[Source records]
-.-.-

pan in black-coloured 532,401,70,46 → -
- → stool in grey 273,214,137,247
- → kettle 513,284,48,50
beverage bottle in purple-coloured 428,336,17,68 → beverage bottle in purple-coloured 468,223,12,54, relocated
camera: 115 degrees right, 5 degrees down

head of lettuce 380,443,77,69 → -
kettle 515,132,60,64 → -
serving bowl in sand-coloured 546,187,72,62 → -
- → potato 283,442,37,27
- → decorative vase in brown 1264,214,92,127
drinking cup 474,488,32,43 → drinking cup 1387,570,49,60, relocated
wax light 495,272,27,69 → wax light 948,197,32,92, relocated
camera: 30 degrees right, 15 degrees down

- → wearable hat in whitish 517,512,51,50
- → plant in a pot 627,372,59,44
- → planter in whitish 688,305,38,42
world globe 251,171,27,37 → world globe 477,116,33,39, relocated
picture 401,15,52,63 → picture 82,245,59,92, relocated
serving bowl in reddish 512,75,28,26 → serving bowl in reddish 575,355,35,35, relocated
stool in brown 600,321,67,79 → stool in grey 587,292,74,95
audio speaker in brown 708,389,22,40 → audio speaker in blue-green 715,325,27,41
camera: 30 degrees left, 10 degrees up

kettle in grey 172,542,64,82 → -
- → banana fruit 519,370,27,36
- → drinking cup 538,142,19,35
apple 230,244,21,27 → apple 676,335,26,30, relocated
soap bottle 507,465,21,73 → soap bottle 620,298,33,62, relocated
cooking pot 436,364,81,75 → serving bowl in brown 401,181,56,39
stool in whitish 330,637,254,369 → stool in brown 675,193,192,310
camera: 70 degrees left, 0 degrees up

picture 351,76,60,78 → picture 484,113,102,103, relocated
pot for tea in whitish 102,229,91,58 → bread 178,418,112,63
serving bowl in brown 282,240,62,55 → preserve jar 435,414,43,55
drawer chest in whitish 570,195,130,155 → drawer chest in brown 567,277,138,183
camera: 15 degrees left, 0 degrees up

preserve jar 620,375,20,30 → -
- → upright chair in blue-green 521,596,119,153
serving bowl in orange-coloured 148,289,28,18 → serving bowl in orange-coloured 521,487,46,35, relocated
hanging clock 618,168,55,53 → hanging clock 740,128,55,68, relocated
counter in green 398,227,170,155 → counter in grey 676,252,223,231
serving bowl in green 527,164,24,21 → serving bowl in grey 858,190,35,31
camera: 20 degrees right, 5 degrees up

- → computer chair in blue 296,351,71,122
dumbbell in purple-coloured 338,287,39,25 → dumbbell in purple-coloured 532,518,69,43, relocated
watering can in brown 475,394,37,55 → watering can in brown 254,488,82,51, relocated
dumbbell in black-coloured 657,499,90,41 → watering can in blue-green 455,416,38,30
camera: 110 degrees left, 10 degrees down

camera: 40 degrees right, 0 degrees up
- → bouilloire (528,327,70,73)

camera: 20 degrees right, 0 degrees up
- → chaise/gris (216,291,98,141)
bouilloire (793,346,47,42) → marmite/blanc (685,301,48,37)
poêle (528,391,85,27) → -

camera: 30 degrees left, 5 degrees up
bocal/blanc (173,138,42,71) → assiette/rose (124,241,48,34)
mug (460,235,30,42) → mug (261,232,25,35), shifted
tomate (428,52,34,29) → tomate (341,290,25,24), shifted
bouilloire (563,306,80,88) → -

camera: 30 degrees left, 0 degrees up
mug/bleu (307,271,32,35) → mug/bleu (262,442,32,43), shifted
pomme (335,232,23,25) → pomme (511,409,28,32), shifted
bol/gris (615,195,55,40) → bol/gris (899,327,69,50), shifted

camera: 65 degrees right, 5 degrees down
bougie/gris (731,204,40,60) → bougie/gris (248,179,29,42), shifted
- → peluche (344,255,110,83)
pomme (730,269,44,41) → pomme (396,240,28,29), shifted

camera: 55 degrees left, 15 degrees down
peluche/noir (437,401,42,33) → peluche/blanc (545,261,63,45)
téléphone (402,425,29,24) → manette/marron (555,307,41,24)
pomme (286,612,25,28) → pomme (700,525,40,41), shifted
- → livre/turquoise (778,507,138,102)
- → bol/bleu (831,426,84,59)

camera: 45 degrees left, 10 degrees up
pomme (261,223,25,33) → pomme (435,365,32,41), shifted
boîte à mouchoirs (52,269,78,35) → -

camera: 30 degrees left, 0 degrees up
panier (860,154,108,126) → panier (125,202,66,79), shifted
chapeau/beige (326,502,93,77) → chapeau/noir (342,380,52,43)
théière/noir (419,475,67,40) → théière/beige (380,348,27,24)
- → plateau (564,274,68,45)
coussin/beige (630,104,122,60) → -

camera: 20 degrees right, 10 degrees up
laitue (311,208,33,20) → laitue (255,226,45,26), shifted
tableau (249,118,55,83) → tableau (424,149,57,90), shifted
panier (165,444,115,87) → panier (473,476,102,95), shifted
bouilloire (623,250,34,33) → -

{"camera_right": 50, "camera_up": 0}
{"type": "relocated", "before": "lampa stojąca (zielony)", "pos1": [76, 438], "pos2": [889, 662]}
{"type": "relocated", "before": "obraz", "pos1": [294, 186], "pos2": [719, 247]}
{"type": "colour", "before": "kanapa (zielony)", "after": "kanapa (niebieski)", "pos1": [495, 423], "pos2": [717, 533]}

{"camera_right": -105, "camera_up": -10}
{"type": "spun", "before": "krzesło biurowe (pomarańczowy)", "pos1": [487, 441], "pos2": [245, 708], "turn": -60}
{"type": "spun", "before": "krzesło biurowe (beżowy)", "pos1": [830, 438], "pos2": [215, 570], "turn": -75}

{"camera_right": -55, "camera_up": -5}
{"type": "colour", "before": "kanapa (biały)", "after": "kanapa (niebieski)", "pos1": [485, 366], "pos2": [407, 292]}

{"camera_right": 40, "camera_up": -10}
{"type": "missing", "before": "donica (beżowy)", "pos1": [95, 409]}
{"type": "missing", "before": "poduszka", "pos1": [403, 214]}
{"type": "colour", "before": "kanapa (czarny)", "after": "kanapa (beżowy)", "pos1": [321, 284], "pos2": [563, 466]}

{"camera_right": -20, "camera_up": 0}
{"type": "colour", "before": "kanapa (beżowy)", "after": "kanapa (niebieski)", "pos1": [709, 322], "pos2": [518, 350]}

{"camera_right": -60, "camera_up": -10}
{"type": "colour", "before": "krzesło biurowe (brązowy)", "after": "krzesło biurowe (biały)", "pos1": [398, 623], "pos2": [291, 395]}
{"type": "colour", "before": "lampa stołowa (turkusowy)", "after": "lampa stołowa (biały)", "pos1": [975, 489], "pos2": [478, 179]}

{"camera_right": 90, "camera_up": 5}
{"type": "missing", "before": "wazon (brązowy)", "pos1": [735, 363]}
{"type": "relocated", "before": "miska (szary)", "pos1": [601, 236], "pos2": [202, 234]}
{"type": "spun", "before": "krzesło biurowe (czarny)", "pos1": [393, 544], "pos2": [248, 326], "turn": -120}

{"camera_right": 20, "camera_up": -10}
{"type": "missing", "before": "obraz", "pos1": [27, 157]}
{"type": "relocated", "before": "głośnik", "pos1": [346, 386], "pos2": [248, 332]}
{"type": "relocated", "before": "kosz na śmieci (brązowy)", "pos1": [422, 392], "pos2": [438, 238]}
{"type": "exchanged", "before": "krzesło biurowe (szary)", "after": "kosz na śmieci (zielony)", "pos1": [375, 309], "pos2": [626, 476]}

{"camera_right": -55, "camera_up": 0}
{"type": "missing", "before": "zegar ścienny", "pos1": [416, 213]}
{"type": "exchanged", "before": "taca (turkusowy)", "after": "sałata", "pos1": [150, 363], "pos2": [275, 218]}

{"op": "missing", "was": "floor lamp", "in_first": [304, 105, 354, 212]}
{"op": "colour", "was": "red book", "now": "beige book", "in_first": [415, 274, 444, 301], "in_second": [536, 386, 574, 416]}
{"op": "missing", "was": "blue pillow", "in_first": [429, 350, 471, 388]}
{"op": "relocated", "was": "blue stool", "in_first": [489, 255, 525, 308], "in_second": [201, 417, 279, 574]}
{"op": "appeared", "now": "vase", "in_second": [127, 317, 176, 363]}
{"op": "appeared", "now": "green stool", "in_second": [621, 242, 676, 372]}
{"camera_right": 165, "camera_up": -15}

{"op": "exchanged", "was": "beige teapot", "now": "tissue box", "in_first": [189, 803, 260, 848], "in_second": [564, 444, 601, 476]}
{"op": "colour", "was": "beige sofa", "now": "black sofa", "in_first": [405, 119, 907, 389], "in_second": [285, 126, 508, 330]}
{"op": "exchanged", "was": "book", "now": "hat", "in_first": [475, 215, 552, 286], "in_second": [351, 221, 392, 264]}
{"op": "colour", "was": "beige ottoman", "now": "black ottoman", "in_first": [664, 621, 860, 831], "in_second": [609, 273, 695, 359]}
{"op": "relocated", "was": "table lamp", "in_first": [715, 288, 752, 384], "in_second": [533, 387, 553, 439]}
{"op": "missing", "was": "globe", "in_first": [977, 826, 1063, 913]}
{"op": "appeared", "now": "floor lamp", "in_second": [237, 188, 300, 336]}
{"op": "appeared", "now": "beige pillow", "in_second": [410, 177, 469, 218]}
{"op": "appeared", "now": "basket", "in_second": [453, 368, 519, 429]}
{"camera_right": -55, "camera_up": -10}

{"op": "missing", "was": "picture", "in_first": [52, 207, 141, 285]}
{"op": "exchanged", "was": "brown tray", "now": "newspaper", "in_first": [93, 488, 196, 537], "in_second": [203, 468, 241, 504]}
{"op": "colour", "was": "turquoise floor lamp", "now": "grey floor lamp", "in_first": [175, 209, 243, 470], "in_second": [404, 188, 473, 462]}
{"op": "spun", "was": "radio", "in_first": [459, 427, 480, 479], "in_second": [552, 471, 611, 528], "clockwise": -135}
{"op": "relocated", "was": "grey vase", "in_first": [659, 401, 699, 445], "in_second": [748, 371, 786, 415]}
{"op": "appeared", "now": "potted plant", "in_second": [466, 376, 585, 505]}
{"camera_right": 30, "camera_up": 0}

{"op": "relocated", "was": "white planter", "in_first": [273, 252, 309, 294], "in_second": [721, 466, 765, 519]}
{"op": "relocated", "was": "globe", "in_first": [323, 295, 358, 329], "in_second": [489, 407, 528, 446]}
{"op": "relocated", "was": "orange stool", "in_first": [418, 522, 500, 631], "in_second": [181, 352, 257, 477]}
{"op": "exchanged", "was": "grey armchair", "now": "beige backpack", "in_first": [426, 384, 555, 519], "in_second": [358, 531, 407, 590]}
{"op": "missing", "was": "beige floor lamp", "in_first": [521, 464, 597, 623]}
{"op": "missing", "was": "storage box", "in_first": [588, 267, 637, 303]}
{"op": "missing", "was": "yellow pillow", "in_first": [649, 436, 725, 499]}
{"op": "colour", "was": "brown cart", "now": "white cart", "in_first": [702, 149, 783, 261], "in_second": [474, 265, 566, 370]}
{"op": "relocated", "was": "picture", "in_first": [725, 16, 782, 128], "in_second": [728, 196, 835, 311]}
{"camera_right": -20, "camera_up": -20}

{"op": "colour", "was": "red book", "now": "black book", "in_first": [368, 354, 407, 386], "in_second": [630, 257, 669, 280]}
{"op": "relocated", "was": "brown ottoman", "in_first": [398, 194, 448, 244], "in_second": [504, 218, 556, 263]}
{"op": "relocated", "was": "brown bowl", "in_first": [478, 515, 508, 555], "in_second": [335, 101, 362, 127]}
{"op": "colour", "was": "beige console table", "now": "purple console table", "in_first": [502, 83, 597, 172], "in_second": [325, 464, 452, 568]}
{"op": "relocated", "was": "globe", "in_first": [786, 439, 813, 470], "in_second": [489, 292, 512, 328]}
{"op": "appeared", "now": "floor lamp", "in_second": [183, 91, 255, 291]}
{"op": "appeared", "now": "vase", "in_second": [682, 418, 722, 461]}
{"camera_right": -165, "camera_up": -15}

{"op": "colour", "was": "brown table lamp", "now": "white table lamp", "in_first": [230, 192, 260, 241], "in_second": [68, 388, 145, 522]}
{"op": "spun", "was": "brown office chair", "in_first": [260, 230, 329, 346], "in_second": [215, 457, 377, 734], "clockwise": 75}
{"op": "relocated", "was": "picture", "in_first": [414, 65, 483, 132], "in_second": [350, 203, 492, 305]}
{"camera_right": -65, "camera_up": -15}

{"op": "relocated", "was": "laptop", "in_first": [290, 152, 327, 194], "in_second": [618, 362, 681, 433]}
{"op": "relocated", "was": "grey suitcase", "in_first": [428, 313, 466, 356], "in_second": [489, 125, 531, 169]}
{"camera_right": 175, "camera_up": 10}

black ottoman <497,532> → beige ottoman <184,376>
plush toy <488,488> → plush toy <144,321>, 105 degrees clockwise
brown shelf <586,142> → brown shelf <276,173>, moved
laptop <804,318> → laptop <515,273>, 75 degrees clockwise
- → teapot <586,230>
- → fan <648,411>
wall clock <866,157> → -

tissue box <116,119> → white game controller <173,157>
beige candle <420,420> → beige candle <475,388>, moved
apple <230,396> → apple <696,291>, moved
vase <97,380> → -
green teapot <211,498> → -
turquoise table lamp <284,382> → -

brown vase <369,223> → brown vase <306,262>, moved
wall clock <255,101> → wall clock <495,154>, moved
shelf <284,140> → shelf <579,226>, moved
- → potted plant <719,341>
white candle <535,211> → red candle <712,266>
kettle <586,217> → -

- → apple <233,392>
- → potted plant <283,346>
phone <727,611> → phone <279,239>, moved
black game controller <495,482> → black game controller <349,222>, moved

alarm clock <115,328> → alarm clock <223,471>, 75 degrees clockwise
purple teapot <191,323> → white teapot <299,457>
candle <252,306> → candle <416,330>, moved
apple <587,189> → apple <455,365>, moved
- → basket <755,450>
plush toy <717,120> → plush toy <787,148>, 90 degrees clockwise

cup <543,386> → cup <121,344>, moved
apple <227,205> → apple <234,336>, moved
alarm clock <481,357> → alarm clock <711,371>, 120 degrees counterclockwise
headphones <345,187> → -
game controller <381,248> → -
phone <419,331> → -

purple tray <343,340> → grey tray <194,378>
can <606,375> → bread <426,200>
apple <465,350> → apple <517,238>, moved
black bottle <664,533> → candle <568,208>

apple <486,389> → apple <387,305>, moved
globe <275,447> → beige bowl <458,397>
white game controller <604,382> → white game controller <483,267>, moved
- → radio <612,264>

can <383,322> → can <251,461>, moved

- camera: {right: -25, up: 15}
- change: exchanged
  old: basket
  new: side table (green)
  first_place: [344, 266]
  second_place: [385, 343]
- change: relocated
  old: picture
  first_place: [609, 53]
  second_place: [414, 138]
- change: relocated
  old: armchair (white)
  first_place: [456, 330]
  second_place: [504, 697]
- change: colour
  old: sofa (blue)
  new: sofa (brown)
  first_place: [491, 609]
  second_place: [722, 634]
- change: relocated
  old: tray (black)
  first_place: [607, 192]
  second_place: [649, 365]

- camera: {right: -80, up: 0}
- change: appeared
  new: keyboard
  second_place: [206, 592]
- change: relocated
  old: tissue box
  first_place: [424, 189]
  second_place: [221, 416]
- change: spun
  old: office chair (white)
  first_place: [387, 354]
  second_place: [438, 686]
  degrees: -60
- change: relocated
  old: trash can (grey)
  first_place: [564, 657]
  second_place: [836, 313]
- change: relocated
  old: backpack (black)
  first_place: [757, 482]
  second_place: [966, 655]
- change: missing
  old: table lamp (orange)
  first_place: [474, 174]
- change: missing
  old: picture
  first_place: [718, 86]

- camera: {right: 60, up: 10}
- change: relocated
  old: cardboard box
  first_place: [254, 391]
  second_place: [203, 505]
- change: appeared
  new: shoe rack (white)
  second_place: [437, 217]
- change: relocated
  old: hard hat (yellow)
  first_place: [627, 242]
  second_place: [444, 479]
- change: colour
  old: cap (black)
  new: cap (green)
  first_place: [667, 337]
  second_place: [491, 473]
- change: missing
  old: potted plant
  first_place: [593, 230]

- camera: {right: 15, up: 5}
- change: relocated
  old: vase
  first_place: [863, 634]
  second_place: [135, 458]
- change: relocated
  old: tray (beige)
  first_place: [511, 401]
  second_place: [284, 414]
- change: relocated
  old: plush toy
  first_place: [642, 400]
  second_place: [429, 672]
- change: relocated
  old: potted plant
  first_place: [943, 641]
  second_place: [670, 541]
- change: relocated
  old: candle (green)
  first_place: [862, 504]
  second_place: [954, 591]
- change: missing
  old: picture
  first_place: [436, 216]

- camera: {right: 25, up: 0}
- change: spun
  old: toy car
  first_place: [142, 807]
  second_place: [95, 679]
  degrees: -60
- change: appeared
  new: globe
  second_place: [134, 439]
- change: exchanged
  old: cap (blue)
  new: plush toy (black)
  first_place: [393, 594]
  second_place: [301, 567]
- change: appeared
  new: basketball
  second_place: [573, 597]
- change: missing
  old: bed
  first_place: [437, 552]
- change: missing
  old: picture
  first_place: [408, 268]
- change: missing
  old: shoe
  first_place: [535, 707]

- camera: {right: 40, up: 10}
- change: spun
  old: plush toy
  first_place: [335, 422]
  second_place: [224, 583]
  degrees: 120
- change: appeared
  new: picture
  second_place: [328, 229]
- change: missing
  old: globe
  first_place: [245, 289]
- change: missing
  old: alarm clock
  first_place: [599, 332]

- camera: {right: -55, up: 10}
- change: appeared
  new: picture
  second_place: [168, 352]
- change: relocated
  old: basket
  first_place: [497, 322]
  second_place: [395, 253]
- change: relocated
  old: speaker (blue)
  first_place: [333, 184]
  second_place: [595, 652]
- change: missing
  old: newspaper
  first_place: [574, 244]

-.-.-

» WHAT NEEDS TO BE DONE
Find "second_place: [385, 343]" in the entries above and copy that whole line exactly, then each line after it through the line that contains "first_place: [607, 192]".

» OUTPUT OF THE EXERCISE
  second_place: [385, 343]
- change: relocated
  old: picture
  first_place: [609, 53]
  second_place: [414, 138]
- change: relocated
  old: armchair (white)
  first_place: [456, 330]
  second_place: [504, 697]
- change: colour
  old: sofa (blue)
  new: sofa (brown)
  first_place: [491, 609]
  second_place: [722, 634]
- change: relocated
  old: tray (black)
  first_place: [607, 192]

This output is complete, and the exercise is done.